Extracted from
http://groups.google.com/group/elasticsearch/browse_thread/thread/cbd2cc71c407e435
and modified to be more concrete
What kind of transactional ACID features does ES support? It would be
nice to have have all the ACID-properties in a transaction spanning the
entire work of an indexing-process (some code that I will write doing a
number of index-operations against ES). I will not bother you with the
Isolation and Durability aspects here. But I will bother you with the
Atomicity and Consistency aspects.
Atomicity. If I have an indexing-process (doing bulk
(http://www.elasticsearch.org/guide/reference/java-api/bulk.html)
indexing of many documents) do I get the Atomicity feature of ACID
transactions? Put in another way - do I end in a state where "all the
documents or non of the documents have been indexed", when I call
"execute"? I guess not, since the example on
http://www.elasticsearch.org/guide/reference/java-api/bulk.html has a
comment "process failures by iterating through each bulk response item",
indicating that I will have detailed information back about which
documents where successfully indexed and which where not. Is that correct?
Consistency. I know at least 3 features in ES that will require speciel
attention in the ES-implementation in order to also work when working
with documents concurrently from many processes:
a) Making sure that there are never a violation of the unique constraint
on type/_id of documents in an index. Will the unique constaint
implementation on type/_id work correctly if many concurrent processes
try to index new documents with the same values on type and _id? Also if
the different processes use routing, so that the new documents with the
same values on type and _id, are actually not routed to the same shard
(and therefore potentially not the same node)? How well has this been
tested?
b) Making sure that the "optimistic locking"
(http://www.elasticsearch.org/blog/2011/02/08/versioning.html)

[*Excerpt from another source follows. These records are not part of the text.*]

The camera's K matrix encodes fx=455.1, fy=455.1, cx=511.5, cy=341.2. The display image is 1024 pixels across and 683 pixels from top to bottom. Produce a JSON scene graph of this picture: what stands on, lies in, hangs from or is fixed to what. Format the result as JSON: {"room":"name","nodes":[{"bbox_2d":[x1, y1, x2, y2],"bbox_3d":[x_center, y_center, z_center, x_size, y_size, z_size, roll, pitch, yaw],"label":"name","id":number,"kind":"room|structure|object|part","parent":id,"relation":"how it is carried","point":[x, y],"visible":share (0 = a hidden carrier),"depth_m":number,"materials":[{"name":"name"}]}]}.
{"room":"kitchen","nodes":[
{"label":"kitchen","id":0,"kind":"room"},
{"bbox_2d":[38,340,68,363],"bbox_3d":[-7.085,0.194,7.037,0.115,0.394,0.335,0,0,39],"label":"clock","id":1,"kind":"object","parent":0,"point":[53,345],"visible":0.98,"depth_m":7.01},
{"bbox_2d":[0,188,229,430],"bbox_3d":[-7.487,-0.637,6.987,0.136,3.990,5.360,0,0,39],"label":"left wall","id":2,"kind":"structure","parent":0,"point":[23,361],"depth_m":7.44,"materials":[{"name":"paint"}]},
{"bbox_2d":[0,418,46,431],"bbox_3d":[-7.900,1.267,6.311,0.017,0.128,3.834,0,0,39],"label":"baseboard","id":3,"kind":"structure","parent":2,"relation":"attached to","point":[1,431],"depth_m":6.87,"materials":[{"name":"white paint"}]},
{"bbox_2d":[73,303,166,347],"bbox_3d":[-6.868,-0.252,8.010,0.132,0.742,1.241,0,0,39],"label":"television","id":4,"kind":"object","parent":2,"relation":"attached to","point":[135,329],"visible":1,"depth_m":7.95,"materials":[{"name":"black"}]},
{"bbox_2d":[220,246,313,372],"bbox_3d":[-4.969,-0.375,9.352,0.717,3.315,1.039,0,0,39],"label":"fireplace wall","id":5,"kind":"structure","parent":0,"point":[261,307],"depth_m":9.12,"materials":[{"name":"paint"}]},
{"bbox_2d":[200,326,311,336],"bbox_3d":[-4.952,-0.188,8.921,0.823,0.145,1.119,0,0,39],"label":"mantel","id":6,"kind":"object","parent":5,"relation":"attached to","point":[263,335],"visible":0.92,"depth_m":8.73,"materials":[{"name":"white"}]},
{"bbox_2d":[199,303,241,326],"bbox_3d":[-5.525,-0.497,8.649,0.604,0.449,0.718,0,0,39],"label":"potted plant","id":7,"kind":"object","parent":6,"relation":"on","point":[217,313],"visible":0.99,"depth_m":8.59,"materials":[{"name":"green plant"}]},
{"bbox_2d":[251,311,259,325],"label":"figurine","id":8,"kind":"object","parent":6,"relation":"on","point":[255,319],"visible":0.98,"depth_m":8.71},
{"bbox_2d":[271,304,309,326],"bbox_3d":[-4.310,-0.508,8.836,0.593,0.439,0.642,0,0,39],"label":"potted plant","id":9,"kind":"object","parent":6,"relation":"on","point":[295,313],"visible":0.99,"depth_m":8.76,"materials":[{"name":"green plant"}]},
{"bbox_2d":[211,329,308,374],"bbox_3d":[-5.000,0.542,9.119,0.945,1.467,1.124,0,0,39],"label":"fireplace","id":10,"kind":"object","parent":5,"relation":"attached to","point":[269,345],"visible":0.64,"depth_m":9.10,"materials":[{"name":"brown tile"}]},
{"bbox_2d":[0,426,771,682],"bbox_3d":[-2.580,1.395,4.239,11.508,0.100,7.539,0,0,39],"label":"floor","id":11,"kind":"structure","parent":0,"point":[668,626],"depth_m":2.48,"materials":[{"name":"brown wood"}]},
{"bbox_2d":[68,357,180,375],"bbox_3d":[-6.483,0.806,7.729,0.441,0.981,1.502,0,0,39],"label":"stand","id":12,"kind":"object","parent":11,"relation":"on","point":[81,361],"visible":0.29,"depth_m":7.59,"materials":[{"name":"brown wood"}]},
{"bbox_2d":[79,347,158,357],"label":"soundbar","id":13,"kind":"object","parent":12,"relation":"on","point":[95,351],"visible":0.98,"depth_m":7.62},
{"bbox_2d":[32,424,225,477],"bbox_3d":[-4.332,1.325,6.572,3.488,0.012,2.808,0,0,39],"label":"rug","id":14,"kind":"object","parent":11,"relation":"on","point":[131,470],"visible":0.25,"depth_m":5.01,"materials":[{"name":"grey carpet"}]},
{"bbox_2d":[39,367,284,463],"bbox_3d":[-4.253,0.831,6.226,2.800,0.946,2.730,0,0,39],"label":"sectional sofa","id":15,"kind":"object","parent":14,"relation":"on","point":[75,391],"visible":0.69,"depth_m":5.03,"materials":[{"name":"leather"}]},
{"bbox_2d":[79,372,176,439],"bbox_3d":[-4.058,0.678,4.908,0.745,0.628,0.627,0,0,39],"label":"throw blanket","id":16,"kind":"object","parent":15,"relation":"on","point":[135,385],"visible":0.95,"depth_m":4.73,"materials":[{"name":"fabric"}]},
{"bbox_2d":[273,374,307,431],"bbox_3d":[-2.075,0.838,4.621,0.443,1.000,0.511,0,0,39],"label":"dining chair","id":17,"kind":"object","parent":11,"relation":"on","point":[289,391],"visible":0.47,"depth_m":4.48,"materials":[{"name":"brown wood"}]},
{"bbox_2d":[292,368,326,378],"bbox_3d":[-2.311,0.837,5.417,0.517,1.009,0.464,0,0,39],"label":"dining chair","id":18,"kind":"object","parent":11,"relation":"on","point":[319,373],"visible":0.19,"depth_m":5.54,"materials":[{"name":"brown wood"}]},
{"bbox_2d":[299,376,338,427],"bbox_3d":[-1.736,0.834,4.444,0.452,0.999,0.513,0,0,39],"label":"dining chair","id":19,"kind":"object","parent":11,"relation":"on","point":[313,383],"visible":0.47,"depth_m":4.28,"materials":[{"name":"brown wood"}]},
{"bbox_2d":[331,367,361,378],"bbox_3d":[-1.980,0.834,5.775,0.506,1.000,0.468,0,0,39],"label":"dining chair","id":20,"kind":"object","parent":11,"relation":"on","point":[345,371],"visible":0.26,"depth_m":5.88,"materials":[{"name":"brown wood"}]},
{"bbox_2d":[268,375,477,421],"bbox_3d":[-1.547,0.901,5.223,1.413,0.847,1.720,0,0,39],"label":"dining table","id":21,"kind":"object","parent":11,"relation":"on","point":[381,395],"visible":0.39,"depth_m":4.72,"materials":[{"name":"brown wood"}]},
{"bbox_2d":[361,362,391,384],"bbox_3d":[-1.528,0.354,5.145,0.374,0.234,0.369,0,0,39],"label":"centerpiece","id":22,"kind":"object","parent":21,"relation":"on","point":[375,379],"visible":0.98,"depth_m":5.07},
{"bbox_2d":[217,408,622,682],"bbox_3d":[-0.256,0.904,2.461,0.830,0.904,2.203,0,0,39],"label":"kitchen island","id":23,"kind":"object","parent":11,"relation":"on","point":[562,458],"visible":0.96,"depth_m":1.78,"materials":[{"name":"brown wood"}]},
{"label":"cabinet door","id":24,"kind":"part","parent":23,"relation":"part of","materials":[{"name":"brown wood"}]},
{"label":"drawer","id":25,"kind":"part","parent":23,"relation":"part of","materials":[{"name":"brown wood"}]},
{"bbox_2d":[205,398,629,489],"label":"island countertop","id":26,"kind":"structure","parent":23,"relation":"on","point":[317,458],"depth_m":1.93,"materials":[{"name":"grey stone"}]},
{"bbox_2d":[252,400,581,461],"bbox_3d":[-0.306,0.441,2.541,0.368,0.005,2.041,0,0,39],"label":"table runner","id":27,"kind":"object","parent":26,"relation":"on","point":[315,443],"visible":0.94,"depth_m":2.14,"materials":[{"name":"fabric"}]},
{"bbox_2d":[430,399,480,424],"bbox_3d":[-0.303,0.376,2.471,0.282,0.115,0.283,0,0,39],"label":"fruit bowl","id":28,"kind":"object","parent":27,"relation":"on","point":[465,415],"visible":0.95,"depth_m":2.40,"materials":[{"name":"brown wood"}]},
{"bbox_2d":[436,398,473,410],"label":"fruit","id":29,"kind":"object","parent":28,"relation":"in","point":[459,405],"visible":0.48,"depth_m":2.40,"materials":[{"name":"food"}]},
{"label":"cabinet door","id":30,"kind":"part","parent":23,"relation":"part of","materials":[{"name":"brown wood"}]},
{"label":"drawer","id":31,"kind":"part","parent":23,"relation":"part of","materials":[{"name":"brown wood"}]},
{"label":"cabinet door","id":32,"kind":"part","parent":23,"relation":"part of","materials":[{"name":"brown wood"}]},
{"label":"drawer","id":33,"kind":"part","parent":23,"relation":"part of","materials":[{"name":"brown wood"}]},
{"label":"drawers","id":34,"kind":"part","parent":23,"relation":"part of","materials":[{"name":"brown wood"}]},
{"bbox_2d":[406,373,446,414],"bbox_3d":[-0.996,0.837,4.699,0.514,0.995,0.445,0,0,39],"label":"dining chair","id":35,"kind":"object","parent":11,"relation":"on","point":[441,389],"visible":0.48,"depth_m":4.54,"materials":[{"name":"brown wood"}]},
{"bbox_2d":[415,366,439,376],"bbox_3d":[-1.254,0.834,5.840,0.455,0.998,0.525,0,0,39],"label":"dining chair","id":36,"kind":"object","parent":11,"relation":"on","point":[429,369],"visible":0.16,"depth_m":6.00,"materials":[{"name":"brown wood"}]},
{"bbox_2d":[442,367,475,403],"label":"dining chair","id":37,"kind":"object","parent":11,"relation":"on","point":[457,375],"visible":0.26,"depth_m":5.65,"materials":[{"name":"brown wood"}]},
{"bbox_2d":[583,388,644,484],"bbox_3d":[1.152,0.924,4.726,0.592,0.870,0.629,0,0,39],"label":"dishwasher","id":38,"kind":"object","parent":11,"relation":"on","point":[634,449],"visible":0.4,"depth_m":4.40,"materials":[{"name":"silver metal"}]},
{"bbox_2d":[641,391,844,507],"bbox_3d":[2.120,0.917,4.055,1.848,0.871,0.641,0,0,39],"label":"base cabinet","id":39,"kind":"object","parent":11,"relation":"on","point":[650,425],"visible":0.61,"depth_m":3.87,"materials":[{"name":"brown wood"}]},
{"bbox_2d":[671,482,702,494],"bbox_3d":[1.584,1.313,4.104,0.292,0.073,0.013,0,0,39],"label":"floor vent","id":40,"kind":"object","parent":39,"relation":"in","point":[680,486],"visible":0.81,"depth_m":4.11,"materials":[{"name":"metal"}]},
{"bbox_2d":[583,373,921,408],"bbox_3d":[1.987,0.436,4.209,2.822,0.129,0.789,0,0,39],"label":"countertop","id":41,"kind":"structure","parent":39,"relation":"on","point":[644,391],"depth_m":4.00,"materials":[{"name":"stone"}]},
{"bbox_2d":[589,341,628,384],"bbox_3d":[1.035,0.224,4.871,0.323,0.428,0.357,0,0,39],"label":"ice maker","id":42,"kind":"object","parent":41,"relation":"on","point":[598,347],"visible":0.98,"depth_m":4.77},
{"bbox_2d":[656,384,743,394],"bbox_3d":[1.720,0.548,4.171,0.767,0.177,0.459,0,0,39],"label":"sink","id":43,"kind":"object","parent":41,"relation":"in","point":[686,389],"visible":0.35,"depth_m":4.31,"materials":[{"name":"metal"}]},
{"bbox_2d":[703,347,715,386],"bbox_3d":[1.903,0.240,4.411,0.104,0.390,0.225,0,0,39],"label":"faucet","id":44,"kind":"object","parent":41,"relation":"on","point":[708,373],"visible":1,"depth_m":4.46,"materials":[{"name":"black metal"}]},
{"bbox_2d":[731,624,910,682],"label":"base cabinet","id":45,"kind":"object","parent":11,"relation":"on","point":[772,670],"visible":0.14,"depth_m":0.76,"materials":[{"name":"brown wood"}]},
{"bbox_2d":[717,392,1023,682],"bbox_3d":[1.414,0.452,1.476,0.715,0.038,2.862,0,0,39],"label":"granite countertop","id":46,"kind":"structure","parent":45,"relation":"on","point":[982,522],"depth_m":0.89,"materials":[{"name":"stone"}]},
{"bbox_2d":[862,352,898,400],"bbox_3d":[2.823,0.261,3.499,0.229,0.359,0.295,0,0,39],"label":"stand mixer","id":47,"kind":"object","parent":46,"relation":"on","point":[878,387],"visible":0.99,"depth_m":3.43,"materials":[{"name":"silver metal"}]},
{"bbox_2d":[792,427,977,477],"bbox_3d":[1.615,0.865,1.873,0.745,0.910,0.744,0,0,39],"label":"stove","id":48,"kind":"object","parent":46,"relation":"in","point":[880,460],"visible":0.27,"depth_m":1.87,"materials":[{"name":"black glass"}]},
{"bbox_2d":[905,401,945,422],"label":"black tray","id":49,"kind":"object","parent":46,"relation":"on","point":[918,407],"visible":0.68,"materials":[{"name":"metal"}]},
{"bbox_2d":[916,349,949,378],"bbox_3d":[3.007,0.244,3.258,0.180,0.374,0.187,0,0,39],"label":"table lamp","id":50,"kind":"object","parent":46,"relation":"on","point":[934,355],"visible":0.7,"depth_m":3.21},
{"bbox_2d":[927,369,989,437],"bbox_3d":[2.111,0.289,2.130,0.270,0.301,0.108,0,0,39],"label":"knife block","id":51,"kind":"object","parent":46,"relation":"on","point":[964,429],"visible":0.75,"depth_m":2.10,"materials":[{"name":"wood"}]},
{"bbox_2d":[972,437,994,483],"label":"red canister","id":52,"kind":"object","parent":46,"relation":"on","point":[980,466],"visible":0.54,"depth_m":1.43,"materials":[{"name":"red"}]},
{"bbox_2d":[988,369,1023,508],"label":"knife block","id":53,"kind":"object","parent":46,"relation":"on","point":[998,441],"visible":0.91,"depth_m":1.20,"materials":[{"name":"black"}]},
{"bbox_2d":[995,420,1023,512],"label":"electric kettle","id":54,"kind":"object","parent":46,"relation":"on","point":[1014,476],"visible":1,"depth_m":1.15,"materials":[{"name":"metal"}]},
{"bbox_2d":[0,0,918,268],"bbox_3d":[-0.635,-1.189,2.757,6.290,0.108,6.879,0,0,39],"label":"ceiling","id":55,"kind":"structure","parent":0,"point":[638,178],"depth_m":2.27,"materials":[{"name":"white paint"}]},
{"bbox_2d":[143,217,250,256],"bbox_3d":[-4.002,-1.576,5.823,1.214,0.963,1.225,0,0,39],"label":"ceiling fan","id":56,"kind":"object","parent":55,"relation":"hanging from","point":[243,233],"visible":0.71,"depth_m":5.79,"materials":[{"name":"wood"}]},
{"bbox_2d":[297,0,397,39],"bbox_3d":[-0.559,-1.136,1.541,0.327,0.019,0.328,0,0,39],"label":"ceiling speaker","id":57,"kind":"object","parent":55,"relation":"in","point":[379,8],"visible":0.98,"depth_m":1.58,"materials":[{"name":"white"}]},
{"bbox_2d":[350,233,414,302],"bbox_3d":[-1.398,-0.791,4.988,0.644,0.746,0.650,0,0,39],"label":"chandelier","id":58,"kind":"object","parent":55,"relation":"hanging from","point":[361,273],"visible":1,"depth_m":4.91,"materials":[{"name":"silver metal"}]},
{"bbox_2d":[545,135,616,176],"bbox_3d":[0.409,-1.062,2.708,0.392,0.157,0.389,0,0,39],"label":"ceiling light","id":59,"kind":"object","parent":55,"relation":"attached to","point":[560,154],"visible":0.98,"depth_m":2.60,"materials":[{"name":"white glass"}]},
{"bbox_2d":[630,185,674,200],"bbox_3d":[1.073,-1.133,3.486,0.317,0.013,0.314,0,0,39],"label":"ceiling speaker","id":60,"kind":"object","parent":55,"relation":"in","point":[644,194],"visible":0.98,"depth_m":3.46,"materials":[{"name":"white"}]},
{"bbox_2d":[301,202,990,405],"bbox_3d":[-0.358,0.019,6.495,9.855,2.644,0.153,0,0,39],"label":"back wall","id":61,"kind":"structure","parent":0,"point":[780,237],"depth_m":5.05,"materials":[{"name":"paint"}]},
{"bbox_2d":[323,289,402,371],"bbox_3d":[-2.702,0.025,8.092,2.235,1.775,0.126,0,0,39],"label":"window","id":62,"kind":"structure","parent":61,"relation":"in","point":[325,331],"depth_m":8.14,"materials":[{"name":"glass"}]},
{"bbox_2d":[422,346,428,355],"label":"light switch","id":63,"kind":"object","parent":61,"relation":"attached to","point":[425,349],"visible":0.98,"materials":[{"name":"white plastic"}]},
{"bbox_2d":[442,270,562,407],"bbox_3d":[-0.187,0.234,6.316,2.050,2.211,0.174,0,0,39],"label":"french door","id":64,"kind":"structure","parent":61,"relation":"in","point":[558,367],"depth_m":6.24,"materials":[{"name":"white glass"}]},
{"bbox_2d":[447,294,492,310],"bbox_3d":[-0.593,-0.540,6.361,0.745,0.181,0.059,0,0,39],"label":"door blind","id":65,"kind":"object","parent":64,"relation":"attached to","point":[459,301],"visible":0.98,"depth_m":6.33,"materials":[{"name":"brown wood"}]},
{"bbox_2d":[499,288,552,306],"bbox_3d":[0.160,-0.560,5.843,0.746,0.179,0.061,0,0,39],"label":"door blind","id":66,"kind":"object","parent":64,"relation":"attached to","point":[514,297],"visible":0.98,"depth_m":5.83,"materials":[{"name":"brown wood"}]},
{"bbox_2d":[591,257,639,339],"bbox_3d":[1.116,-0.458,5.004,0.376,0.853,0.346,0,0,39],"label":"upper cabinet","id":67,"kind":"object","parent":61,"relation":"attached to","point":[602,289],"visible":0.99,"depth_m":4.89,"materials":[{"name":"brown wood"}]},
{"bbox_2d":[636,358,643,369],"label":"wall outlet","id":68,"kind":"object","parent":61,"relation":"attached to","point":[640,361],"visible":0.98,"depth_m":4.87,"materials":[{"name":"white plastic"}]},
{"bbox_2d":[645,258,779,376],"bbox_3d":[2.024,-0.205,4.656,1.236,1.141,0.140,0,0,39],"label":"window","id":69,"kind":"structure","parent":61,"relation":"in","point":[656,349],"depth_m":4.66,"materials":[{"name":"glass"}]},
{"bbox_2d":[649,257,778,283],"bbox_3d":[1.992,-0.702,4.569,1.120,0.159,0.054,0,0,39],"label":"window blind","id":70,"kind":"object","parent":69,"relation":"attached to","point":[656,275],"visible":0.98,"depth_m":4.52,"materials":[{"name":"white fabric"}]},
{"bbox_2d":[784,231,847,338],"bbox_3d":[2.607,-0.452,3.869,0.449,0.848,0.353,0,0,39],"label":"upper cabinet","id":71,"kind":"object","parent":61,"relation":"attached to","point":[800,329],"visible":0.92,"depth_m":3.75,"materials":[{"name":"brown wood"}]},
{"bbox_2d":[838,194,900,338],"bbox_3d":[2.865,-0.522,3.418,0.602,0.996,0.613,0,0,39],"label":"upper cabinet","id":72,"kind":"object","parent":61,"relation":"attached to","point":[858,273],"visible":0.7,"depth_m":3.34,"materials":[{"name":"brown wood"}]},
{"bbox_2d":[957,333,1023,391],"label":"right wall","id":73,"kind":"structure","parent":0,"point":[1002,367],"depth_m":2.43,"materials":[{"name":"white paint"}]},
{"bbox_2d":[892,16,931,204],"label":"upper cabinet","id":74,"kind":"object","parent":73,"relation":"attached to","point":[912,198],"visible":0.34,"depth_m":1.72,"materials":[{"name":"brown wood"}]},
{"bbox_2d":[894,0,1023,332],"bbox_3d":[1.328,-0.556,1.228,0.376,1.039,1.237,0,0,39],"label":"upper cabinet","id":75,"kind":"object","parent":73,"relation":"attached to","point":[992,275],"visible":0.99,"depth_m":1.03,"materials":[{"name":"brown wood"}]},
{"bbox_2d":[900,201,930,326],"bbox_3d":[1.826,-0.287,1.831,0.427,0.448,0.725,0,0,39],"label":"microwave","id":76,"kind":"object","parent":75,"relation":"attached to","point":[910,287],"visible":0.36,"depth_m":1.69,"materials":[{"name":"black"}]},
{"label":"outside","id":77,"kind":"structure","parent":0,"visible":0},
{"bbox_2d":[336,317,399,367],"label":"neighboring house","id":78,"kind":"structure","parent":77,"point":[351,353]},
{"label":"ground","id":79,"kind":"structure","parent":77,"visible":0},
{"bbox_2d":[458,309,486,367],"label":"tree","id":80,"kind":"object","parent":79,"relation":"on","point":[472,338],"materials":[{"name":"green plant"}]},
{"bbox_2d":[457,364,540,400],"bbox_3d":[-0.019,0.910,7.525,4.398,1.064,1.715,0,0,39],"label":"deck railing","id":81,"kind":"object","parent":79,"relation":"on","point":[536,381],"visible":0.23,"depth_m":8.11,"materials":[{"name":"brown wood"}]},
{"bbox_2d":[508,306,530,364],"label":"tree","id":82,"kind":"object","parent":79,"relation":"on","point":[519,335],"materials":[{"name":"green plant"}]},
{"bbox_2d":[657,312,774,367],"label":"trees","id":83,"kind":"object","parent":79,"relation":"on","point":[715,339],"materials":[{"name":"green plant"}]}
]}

implemented around updating (re-indexing) of documents works. Will the
"optimistic locking" work correctly if many concurrent processes try to
update an existing document concurrently? Put in another way, it is
guranteed, if 100 processes in the same split-sec tries to update an
existing document, that one and only one of those processes will succeed
and the other 99 processes will fail (with HTTP error code 409). How
well has this been tested?
c) Same as b) above, but with deleting instead of updating (re-indexing)
and with HTTP error code 404 instead of 409.
Regards, Per Steffensen